Los gigantes siempre nos han fascinado. Por eso, el pastor hebreo David se convirtió en un héroe para su pueblo al abatir con su humilde honda a Goliat, un coloso de tres metros de altura. Y Ulises tuvo que poner en juego todo su ingenio para emborrachar y dejar ciego a Polifemo, un cíclope que rondaba los diez metros de estatura.
Aunque estas fabulosas criaturas nunca existieron, han cautivado con su embrujo a lo largo de los siglos a centenares de artistas. Un ejemplo de gigantismo artístico lo tenemos en el monte Rushmore, en Dakota del Sur, donde entre 1927 y 1941 el escultor Gutzon Borglur talló en piedra los colosales rostros de cuatro presidentes de los EEUU. Bustos que miden 18 metros cada uno. ¿O qué decir del Buda de Ushiku, en Japón, que mide 120 m de altura? ¡Tres veces el tamaño de la Estatua de la Libertad!

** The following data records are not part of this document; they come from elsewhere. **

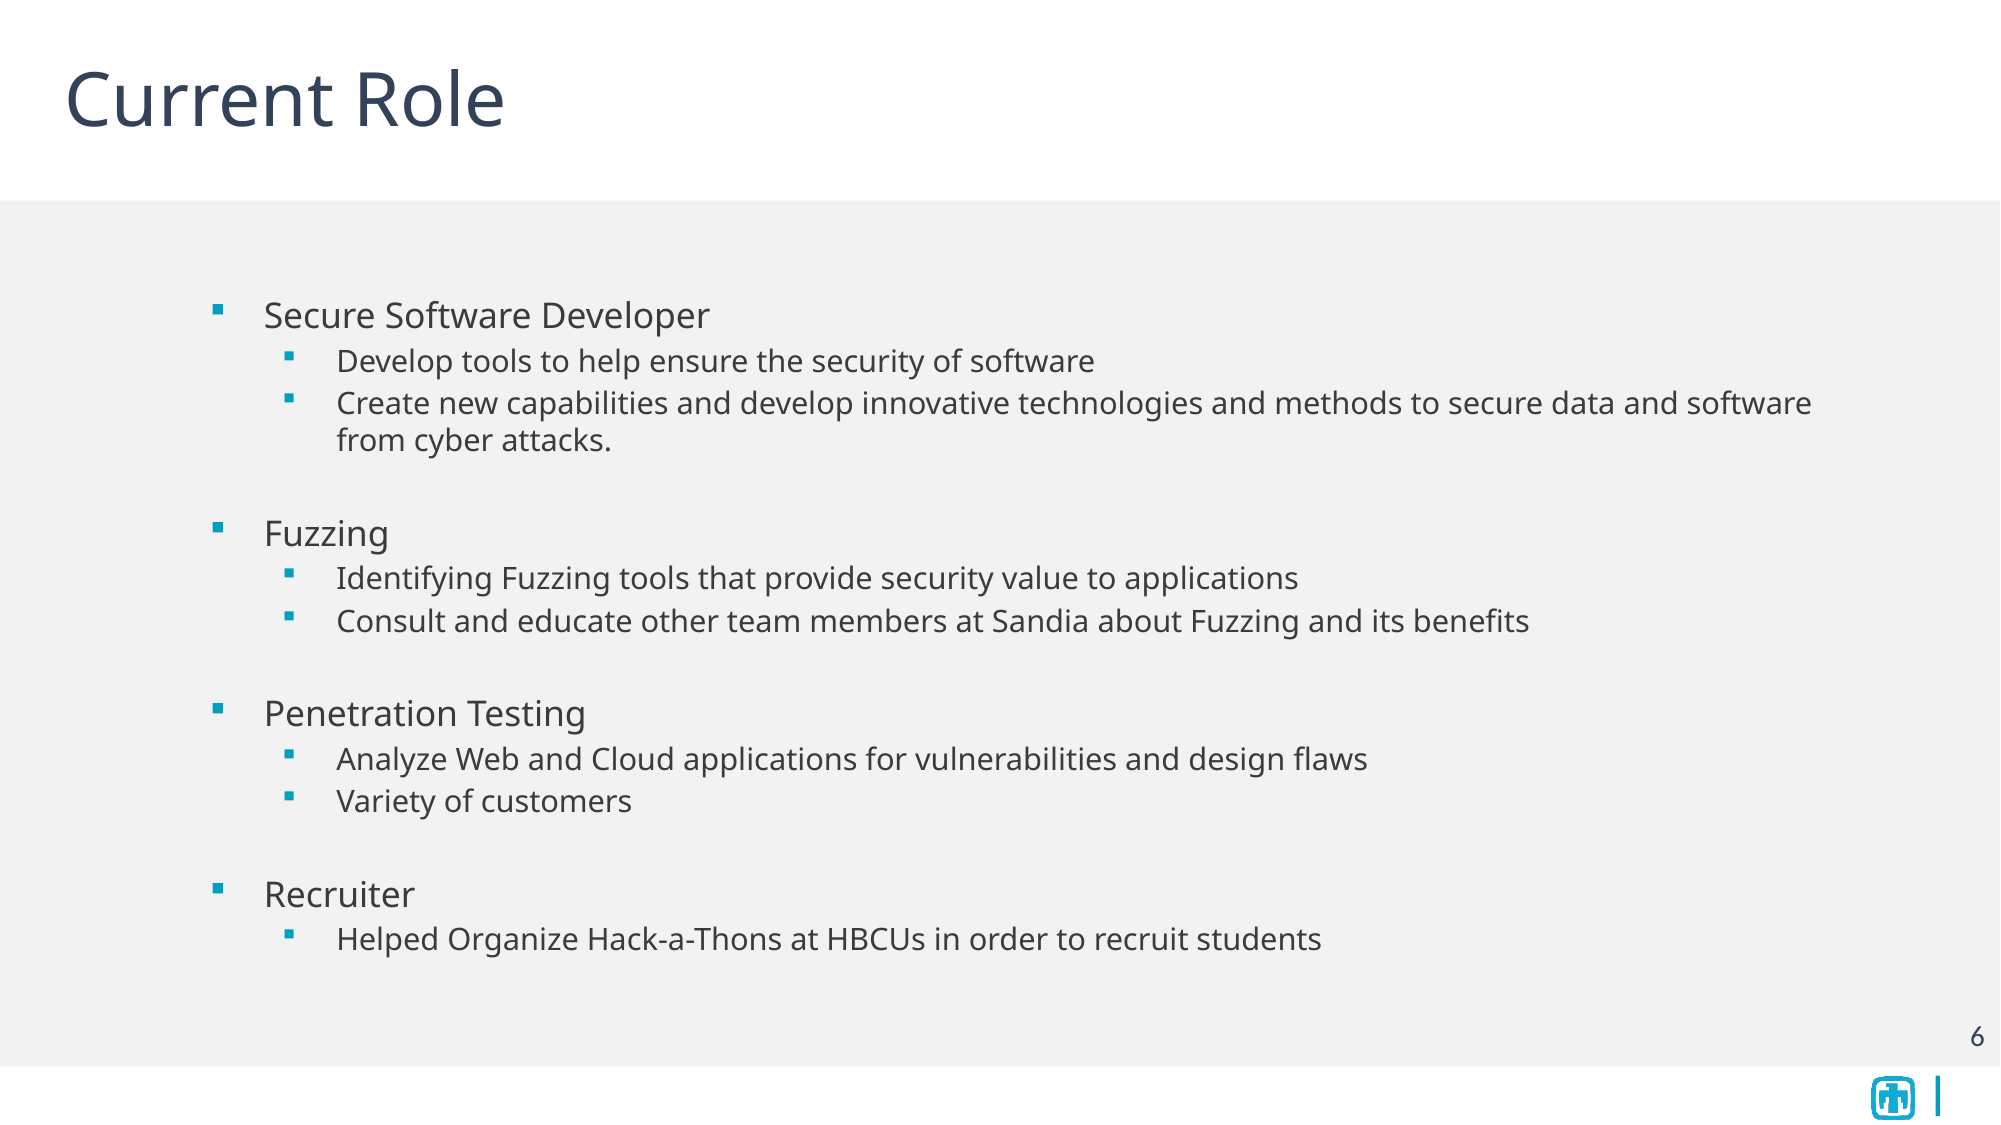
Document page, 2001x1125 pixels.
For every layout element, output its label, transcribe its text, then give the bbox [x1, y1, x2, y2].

slide_number 6 [1899, 1009, 2000, 1071]
list Secure Software Developer Develop tools to help ensure the security of software Create new capabilities and develop innovative technologies and methods to secure data and software from cyber attacks. Fuzzing Identifying Fuzzing tools that provide security value to applications Consult and educate other team members at Sandia about Fuzzing and its benefits Penetration Testing Analyze Web and Cloud applications for vulnerabilities and design flaws Variety of customers Recruiter Helped Organize Hack-a-Thons at HBCUs in order to recruit students [137, 245, 1863, 960]
title Current Role [64, 22, 1941, 182]
picture [1876, 1082, 1910, 1115]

Pero ese gigantismo artístico sigue estando vigente. Ahí están, sin ir más lejos, las obras de Ron Mueck, quien esculpe figuras colosales con un hiperrealismo estremecedor. Y el polaco Pawel Althamer, quien en 2012 soltó en la ciudad de Brujas un globo de más de veinte metros de longitud con forma de figura humana. “El gigantismo es la característica del arte contemporáneo”, comenta Philip van Cauteren, director del Museo de Arte Contemporáneo de Gante: “Los artistas deben conquistar su lugar en una sociedad cuyo símbolo son los rascacielos”. Y el espectador, empequeñecido, contempla estas obras con la misma mezcla de admiración y respeto con la que Ulises debió de mirar el ojo de Polifemo.